The SDI is a summary indicator that identifies where the health-related development status of a country or region is located on the spectrum of development worldwide. The SDI considers the birth rate, educational attainment, and economic status. The SDI ranges between 0 and 1, which reflects the degree of social development; the closer the value is to 1, the higher the level of social and economic development, and the closer the value is to 0, lower the level. According to SDI values, all 204 countries/territories were divided into one of the following SDI quintiles: high, high-middle, middle, low-middle, or low.

Joinpoint regression

Joinpoint regression models are created by separating the study time into multiple parts according to the temporal distribution characteristics of a disease61,62. First, a logarithmic linear model was used for segmented regression. We used the grid search method to establish all possible joinpoints, calculated the corresponding mean squared errors (MSEs), and selected the grid point with the smallest MSE as the joinpoint. The Monte Carlo permutation test was subsequently used to select the number of joinpoints, with the number ranging between 0 and 5. Finally, we calculated the average annual percent change (AAPC) and the corresponding 95% confidence interval (CI). The AAPC is used to describe the overall change trend; when the AAPC is >0 and P is <0.05, it indicates an increase during a period63. For example, if the AAPC in the EOPC incidence for the period 1990–2021 is 2.0 (P < 0.05), the incidence of EOPC has an annual rate increase of 2.0% from 1990 to 2021. Joinpoint software is provided by the National Cancer Institute and available on the website (https://surveillance.cancer.gov/help/joinpoint).
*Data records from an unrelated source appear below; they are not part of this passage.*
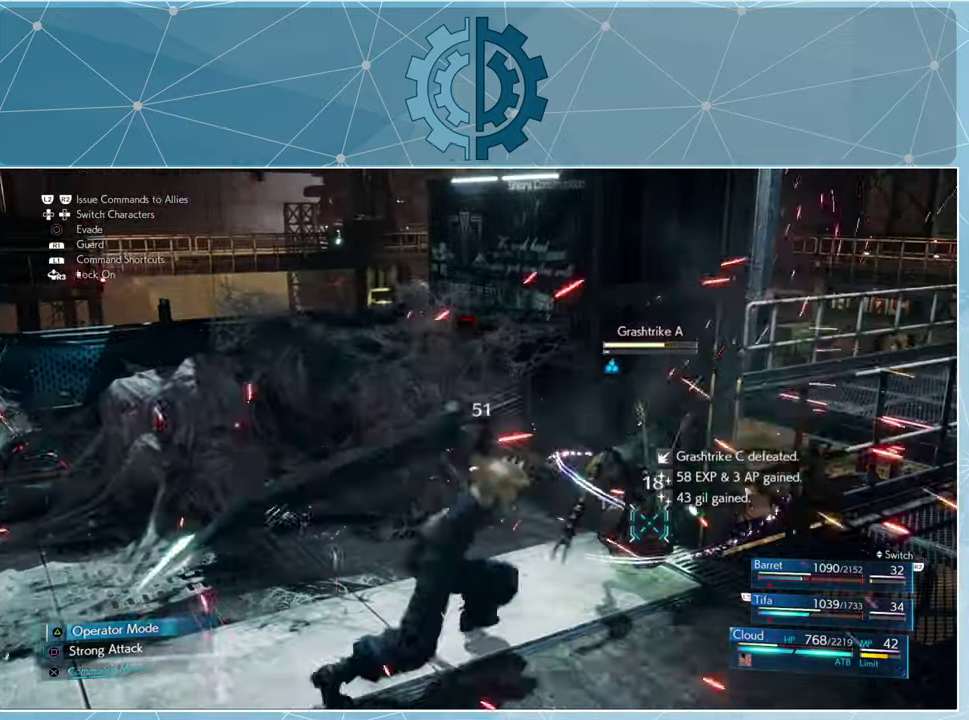
{"buttons": [], "left_stick": "center", "right_stick": "center", "events": [[34, "left_stick", "up-right"], [167, "left_stick", "center"]]}
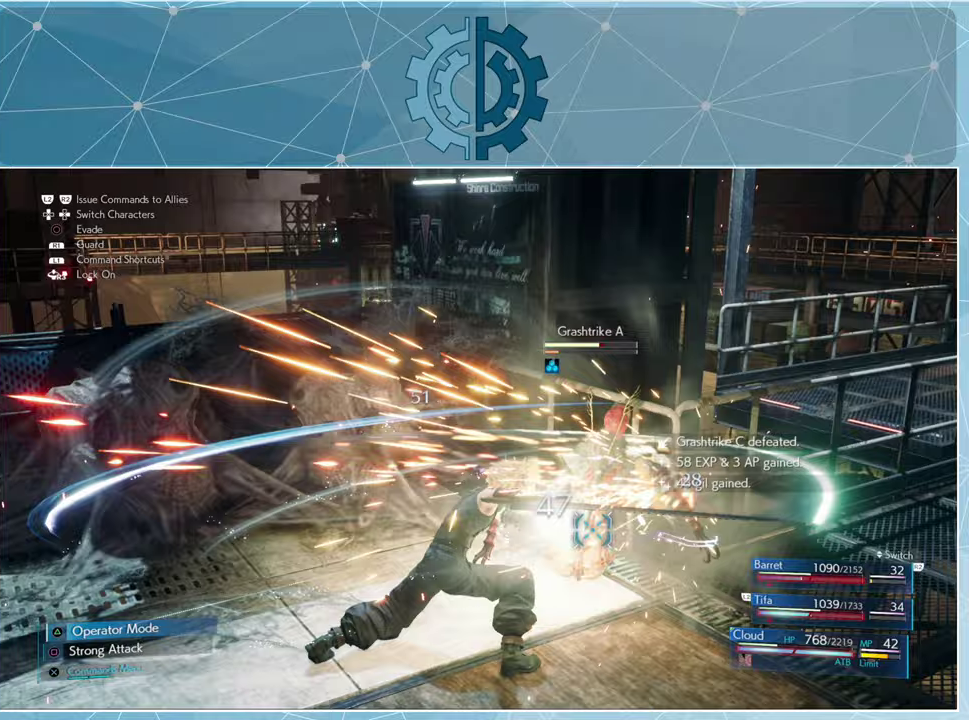
{"buttons": [], "left_stick": "center", "right_stick": "center", "events": [[100, "SQUARE", "down"], [167, "SQUARE", "up"]]}
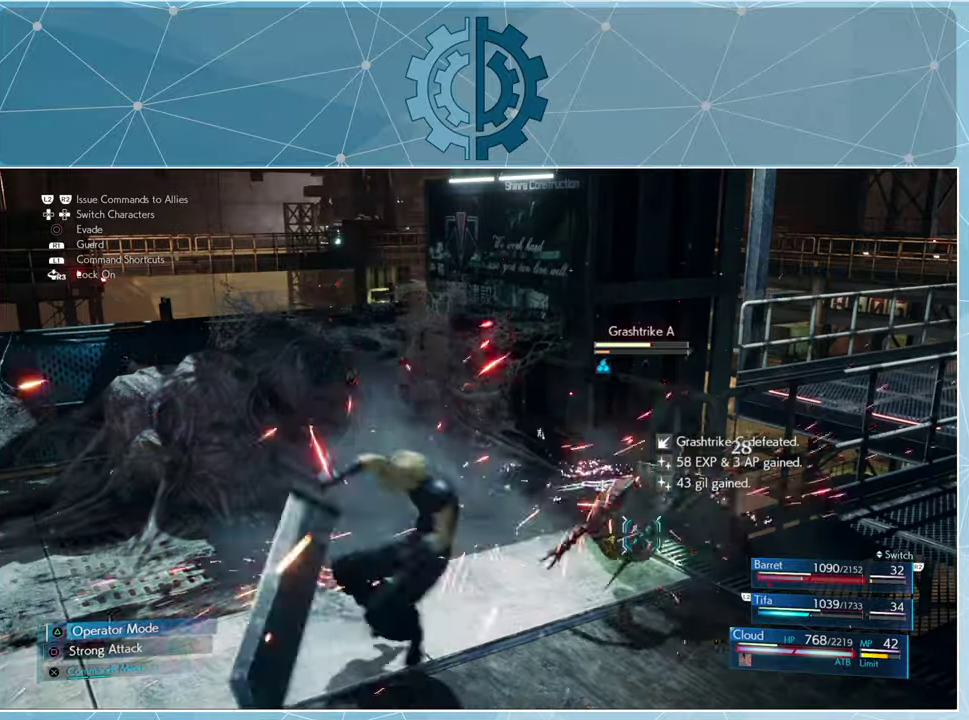
{"buttons": [], "left_stick": "center", "right_stick": "center", "events": [[300, "SQUARE", "down"], [367, "SQUARE", "up"]]}
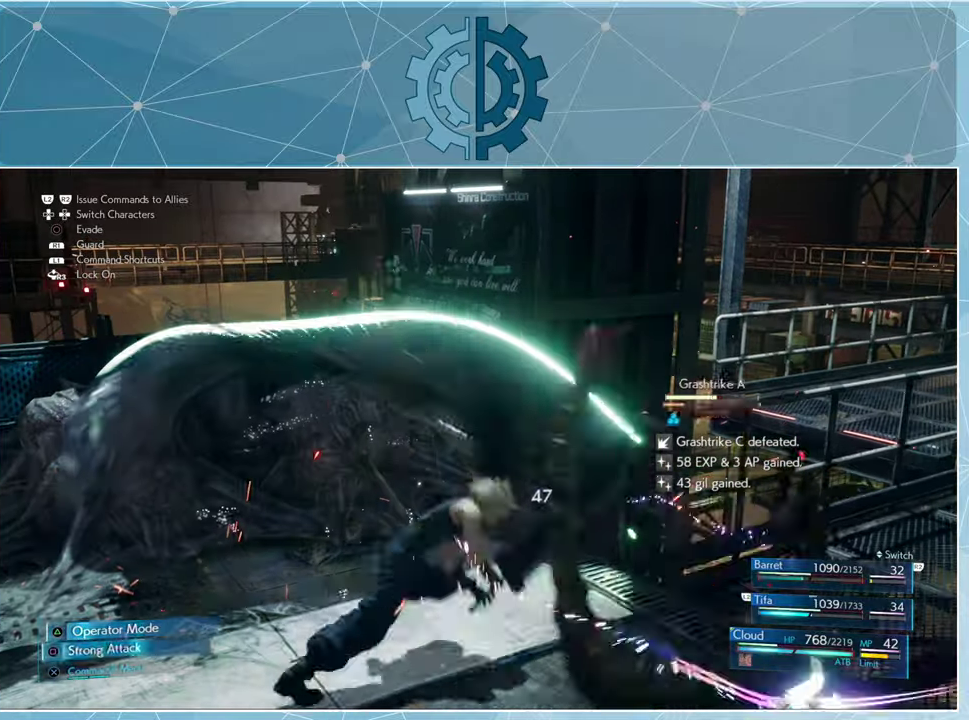
{"buttons": [], "left_stick": "center", "right_stick": "center", "events": []}
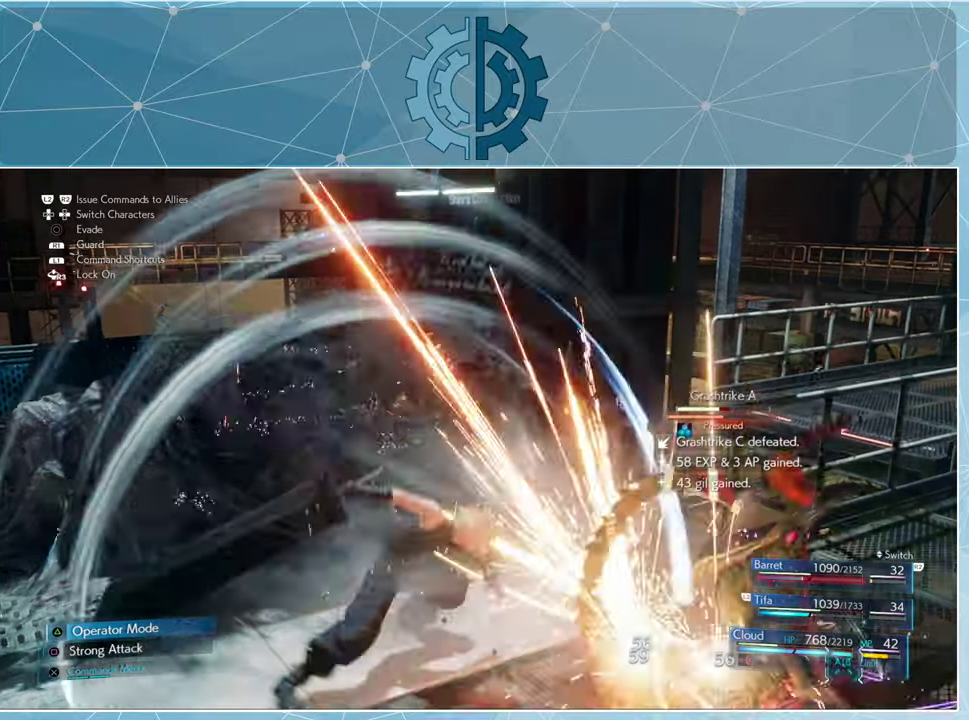
{"buttons": [], "left_stick": "center", "right_stick": "center", "events": [[133, "SQUARE", "down"], [233, "SQUARE", "up"]]}
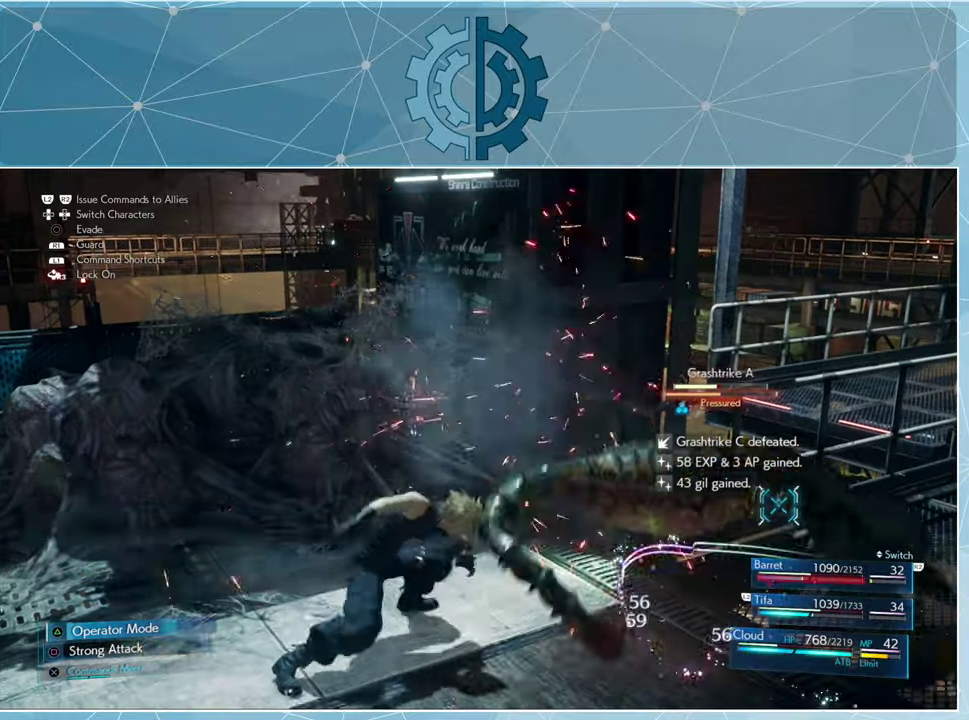
{"buttons": [], "left_stick": "center", "right_stick": "right", "events": [[133, "right_stick", "right"]]}
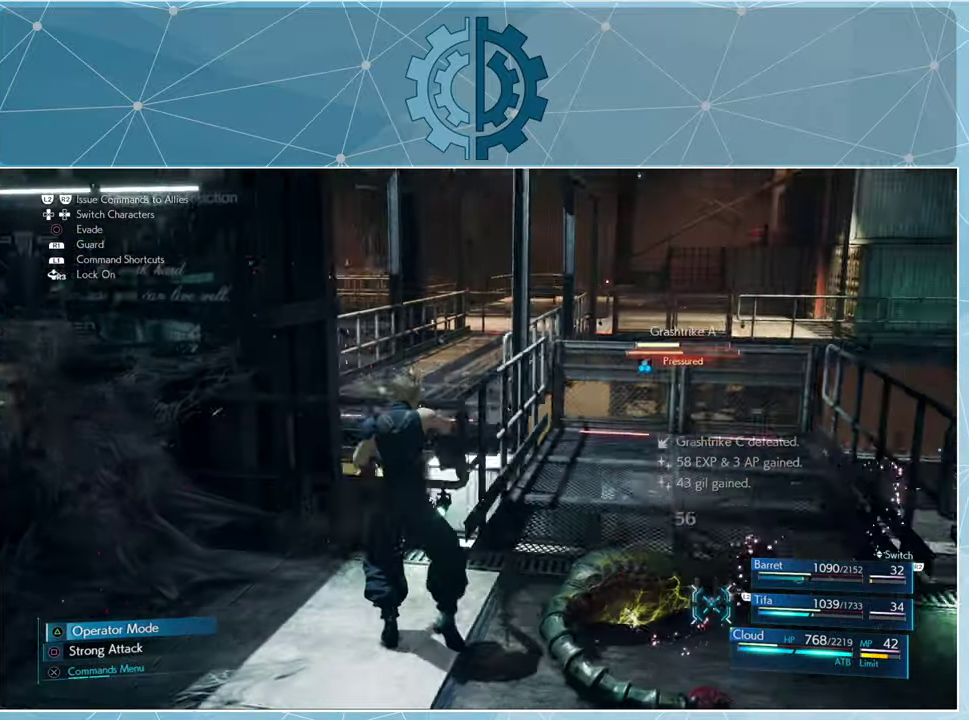
{"buttons": [], "left_stick": "center", "right_stick": "center", "events": [[100, "right_stick", "center"]]}
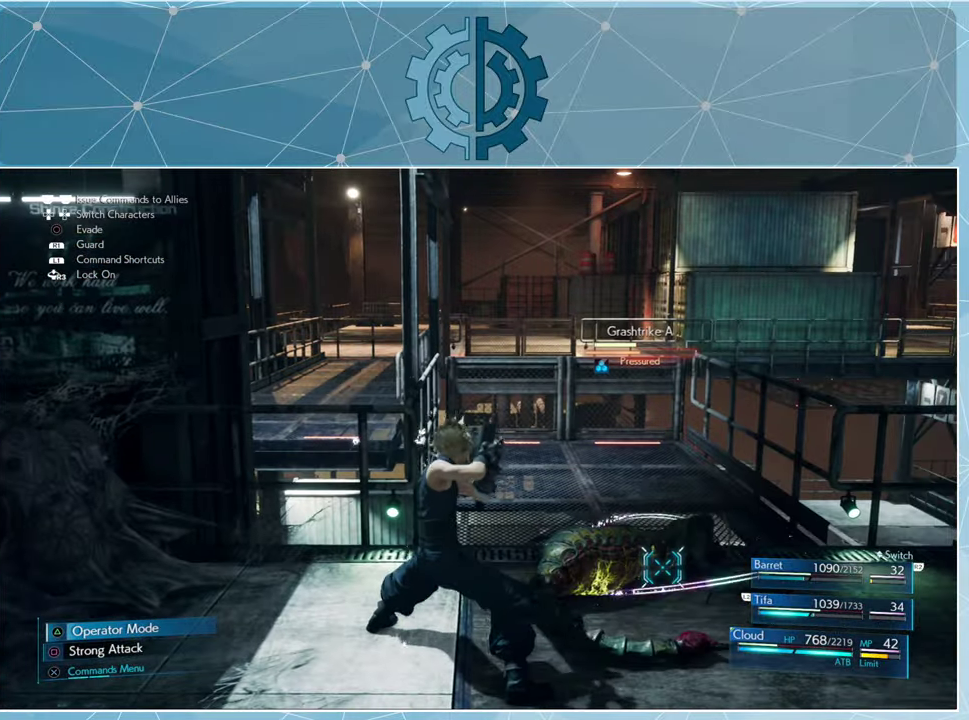
{"buttons": [], "left_stick": "center", "right_stick": "center", "events": []}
Age-period-cohort analysis

APC models were employed to examine the impacts of age, period, and cohort on the disease burden of EOPC. Specifically, the age effects revealed how the risk profiles of the population changed with age, highlighting the natural progression of health risks associated with the maturation and ageing process. The period effects showed the influence of time-specific societal, environmental, and policy changes that uniformly affected all age groups during the study periods. The cohort effects highlight the long-term impacts of early-life experiences and exposures on the health of different birth cohorts. To meet the standards of APC analysis and present the latest data, we focused our analysis on the timeframe from 1992 to 2021. The data were subsequently analysed using the online tools (https://analysistools.cancer.gov/apc) to acquire the net drift, local drift, and relative risk (RR) of period and cohort effects. Both net drift and local drift were adjusted for in the analysis of period and birth cohort effects, reflecting linear trends in the disease burden overall and across age groups, respectively. Net drift captures the overall trend or drift in disease burden due to period effects—such as changes in environmental, social, or health care-related factors over time. This provides an indication of whether a disease burden generally increases or decreases over time, independent of specific age or period factors. Local drift focuses on more localized trends in the data, typically capturing short-term variations within particular age groups.

Software and statistical analysis

All analyses and visualizations were based on R (version 4.2.3), with P < 0.05 considered to indicate a significant difference. The original data for the world map used in this study were sourced from the National Geographical Information Resource Directory Service System (http://www.webmap.cn/main.do?method=index)64. The data were then processed and visualized using the ggplot2 package. This study was re-analyzed using published GBD 2021 data. We did not collect raw data on this manuscript and therefore no separate ethical approval was required for this study.